Bupati Nina dan Pembangkangan Konstitusi

Dewan Perwakilan Rakyat Daerah (kita sebut saja: Dewan) Indramayu, pada Jumat (11/2/2022) telah menggelar paripurna Hak Interpelasi Dewan terhadap Bupati Nina. Pengusul Hak Interpelasi Dewan yang berjumlah 41 anggota Dewan dari 5 Fraksi. Yaitu, F. Golkar, F. Gerindra, F. Merah Putih, F. PKB, dan F. Demokrat masih tetap utuh atau kompak hadir dalam paripurna.

Pada paripurna Hak Interpelasi Dewan, Bupati Nina ternyata tidak hadir. Ketidakhadirannya dengan alasan bahwa Bupati Nina tengah menunggui ibunya yang sedang sakit. Ketidakhadiran Bupati atas Hak Interpelasi Dewan didelegasikan (diwakilkan) ke Setda Rinto Waluyo untuk memberikan keterangan dan atau penjelasan atas pertanyaan Dewan yang jauh hari telah disampaikan secara tertulis kepada Bupati Nina.

 

Belenggu Dilematis

Dewan menafsirkan pasal Hak Interpelasi, bahwa Bupati Nina boleh mewakilkan (mendelegasikan) kepada yang terkait (mewakili Bupati), dalam hal ini, Setda, dan berarti pula boleh Kepala SKPD yang ditunjuk dan atau yang mendapatkan pendelegasian Bupati dalam memberikan keterangan dan atau penejelasan atau jawaban atas peretanyaaan yang diajukan para pengusul Hak Interpelasi Dewan dan atau anggota Dewan yang lainnya dalam paripurna Hak Interpelasi, yang pertanyaannya telah diberikan kepada Bupati jauh hari secara tertulis.

Pandangan Dewan itu tentu berdasarkan Tatib No. 1 Tahun 2020 tentang Tata Tertib DPRD Indramayu, pasal 73 ayat (2): Dalam hal Bupati berhalangan hadir untuk memberikan penjelasan sebagaimana dimaksud pada ayat (1) huruf a, Bupati menugaskan pejabat terkait untuk mewakili.
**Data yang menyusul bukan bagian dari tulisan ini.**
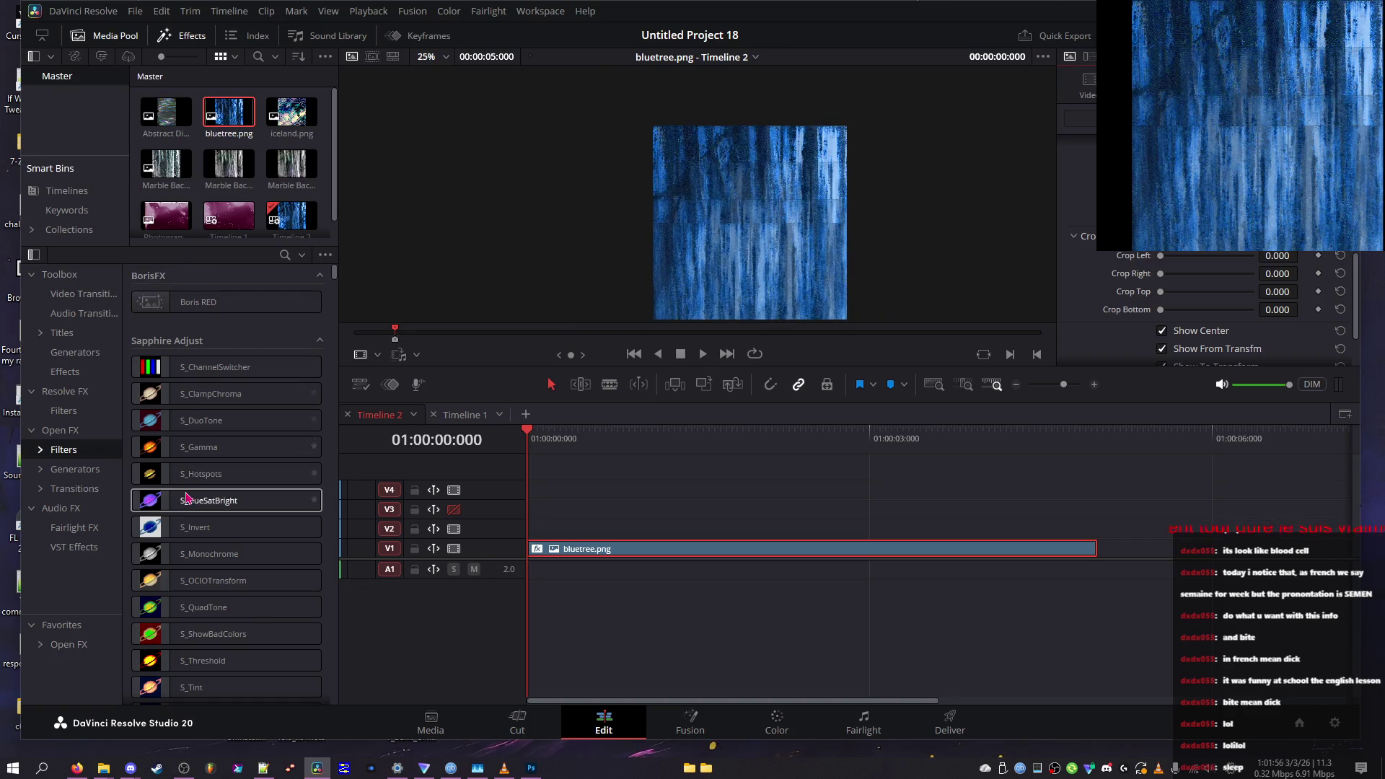
scroll(189, 473, "down", 3)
Pasal 74 ayat (4): Pandangan DPRD sebagaimana dimaksud pada ayat (3), dijadikan bahan untuk DPRD dalam pelaksanaan fungsi pengawasan dan untuk Bupati dijadikan bahan dalam penetepan pelaksanaan kebijakan.
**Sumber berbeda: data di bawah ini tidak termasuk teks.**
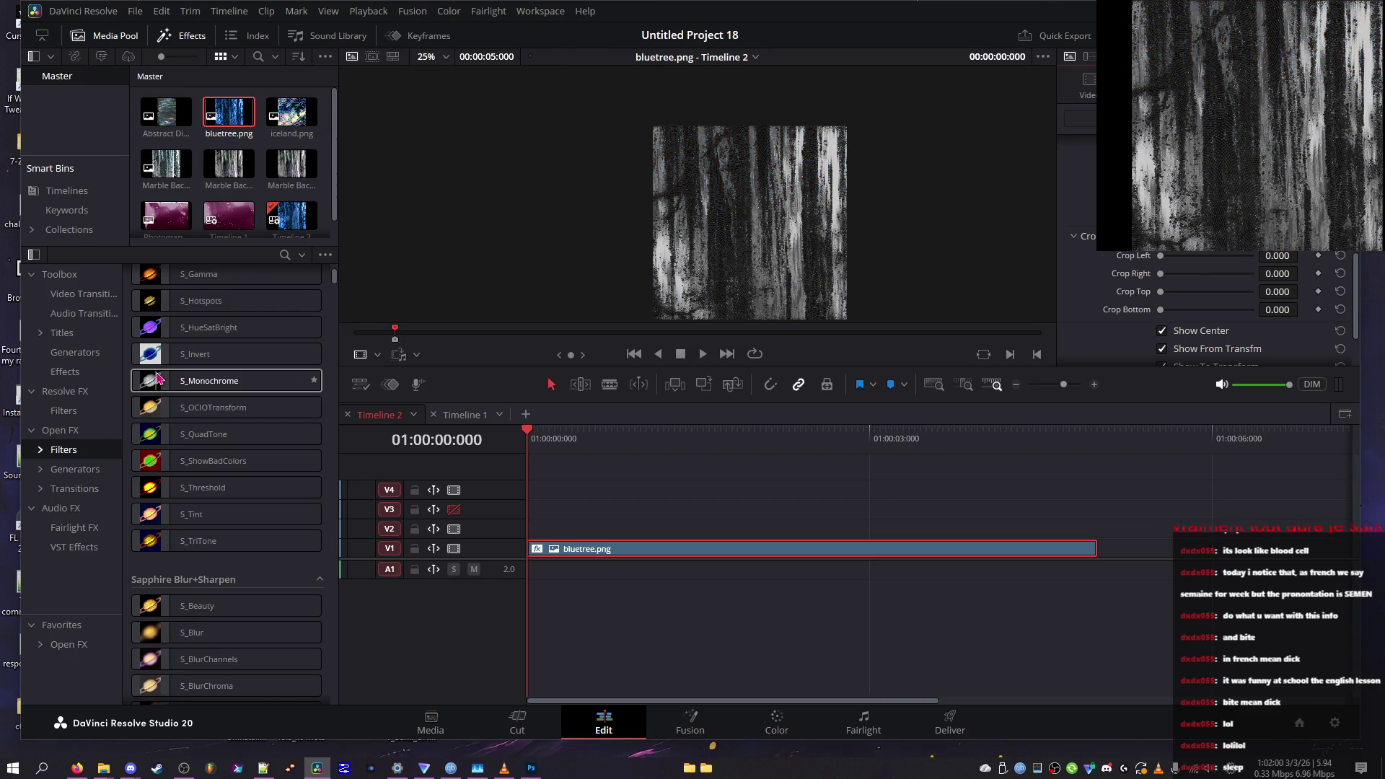
scroll(155, 422, "down", 3)
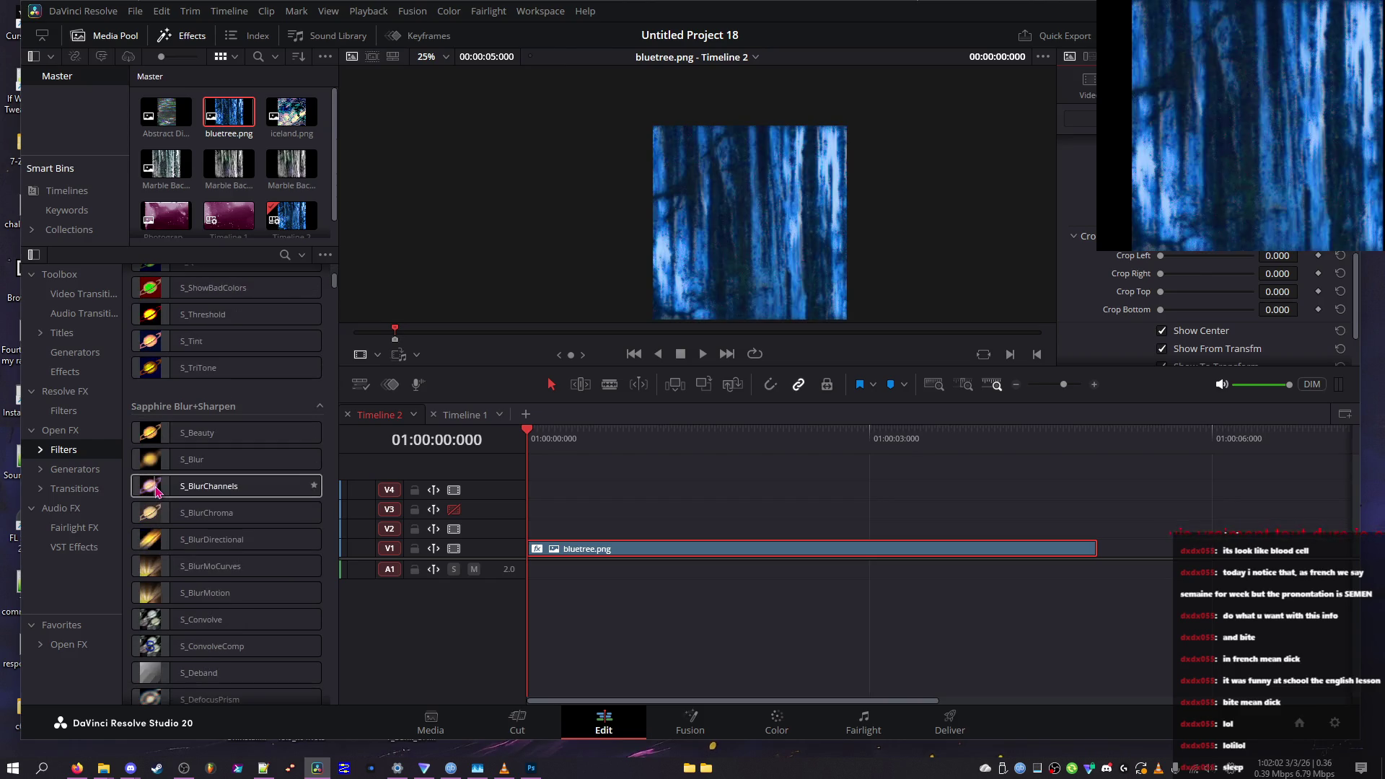
scroll(173, 512, "down", 3)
Pada fakta dan realitasnya di paripurna yang digelar Jumat (11/2/2022), Bupati tidak hadir, dan Setda mewakilinya dengan membacakan jawaban dan atau penjelasan atas pertanyaan Dewan, lalu Dewan keberatan dan atau menolak penjelasan Setda dengan alasan, Setda tidak punya kewenangan untuk menjawab pertanyaan Dewan, tetapi hanya sebatas membacakan jawaban Bupati yang harus dibacakan Setda.

Dewan menjadi tidak konsisten, ketika menafsirkan pasal Hak Interpelasi, bahwa Bupati (boleh) mewakilkannya dan atau pendelegasikan ke pejabat terkait, dalam hal ini Setda sebagai juru bicara Bupati atau sebagai pejabat yang ditugaskan Bupati untuk menjawab pertanyaan Dewan, tetapi kemudian Setda dikatakan tidak mempunyai kewenangan untuk menjelaskan atau menjawab pertanyaan Dewan.

Jika tafsir para anggota Dewan membolehkan diwakilkan, bukan hanya dalam pengertian physically, tetapi juga mewakili Bupati dalam memberikan jawaban dan atau penjelasan atas pertanyaan Dewan, seharusnya Setda diperbolehkan. Tidak bisa ditolak, sekalipun itu yang menyangkut hal subyektivitas hak prerogatif Bupati.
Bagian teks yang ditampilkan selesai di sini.